**RAW DATA:**
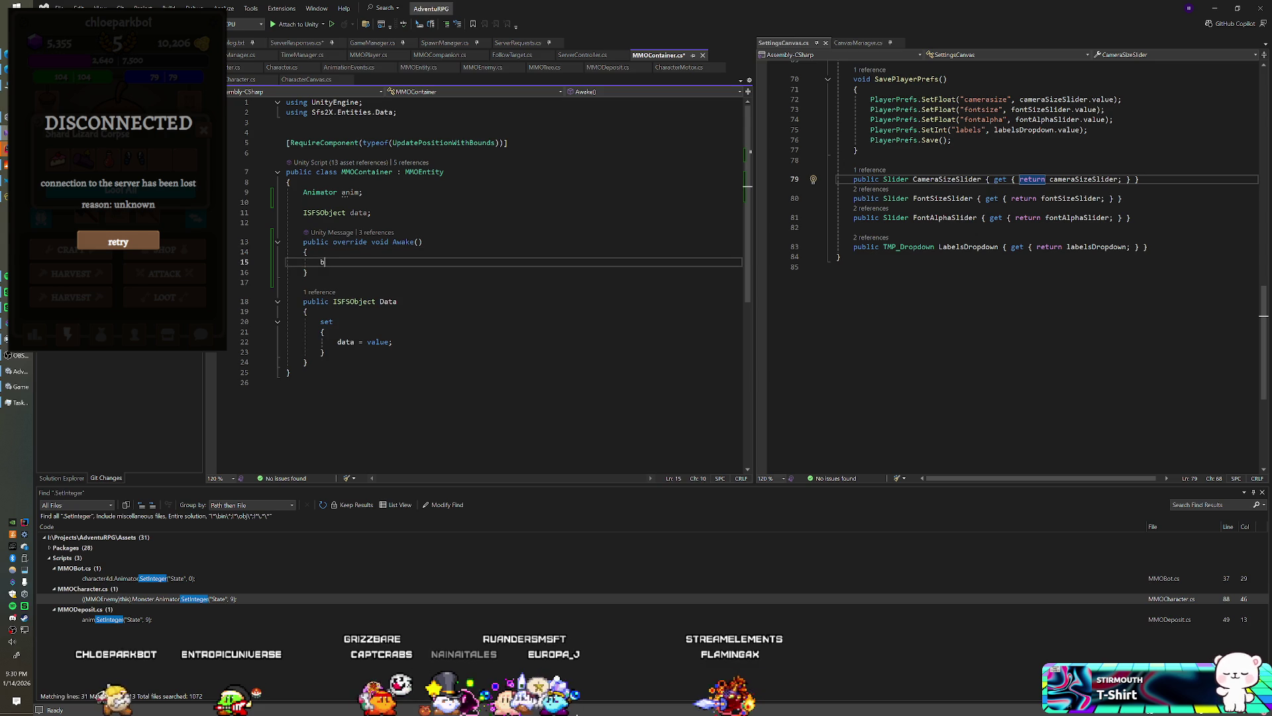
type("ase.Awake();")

...

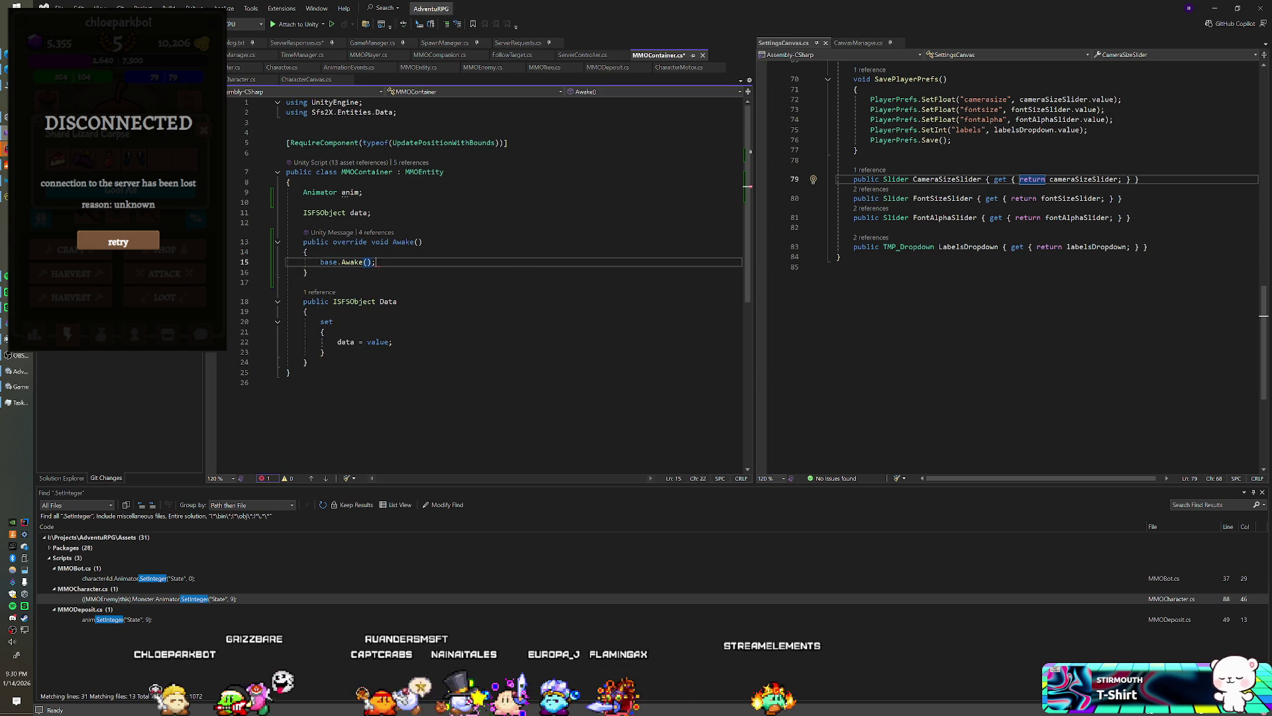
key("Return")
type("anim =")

...

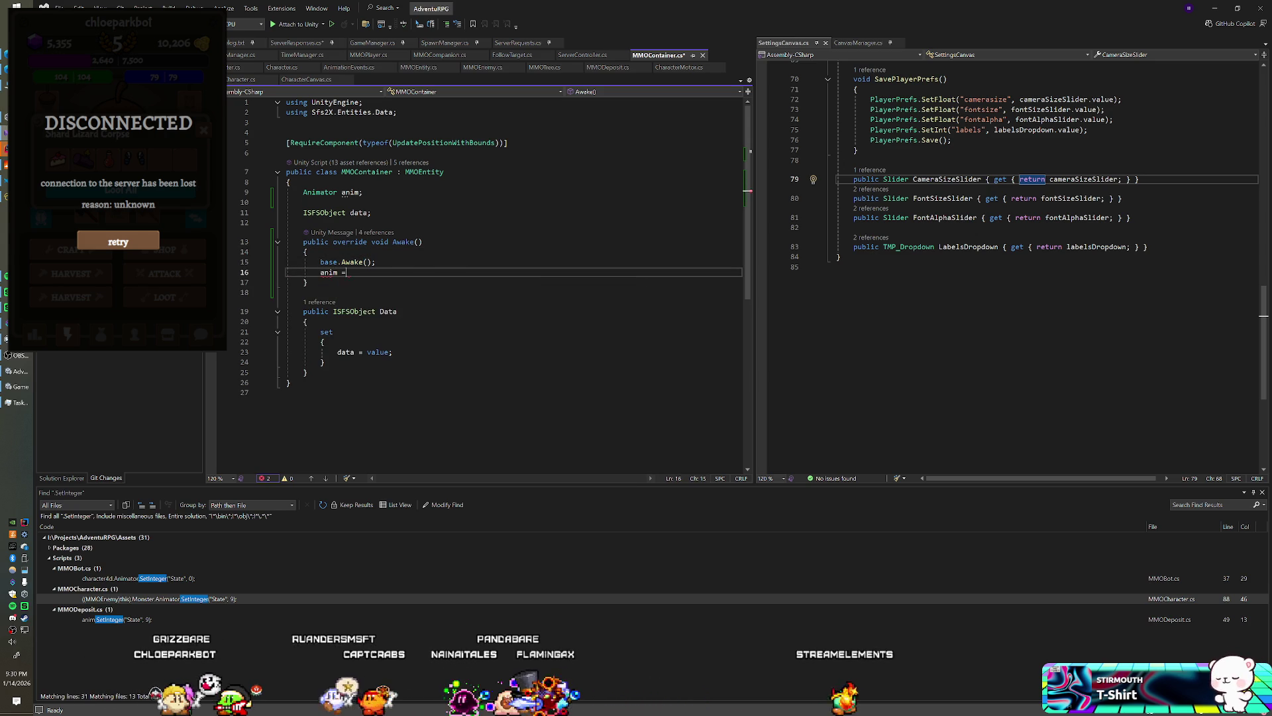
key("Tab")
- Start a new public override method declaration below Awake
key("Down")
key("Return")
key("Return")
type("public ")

**AIM OF THE TASK:**
Copy out each line of the entries that holds "type".

**ANSWER SECTION:**
type("ase.Awake();")
type("anim =")
type("public ")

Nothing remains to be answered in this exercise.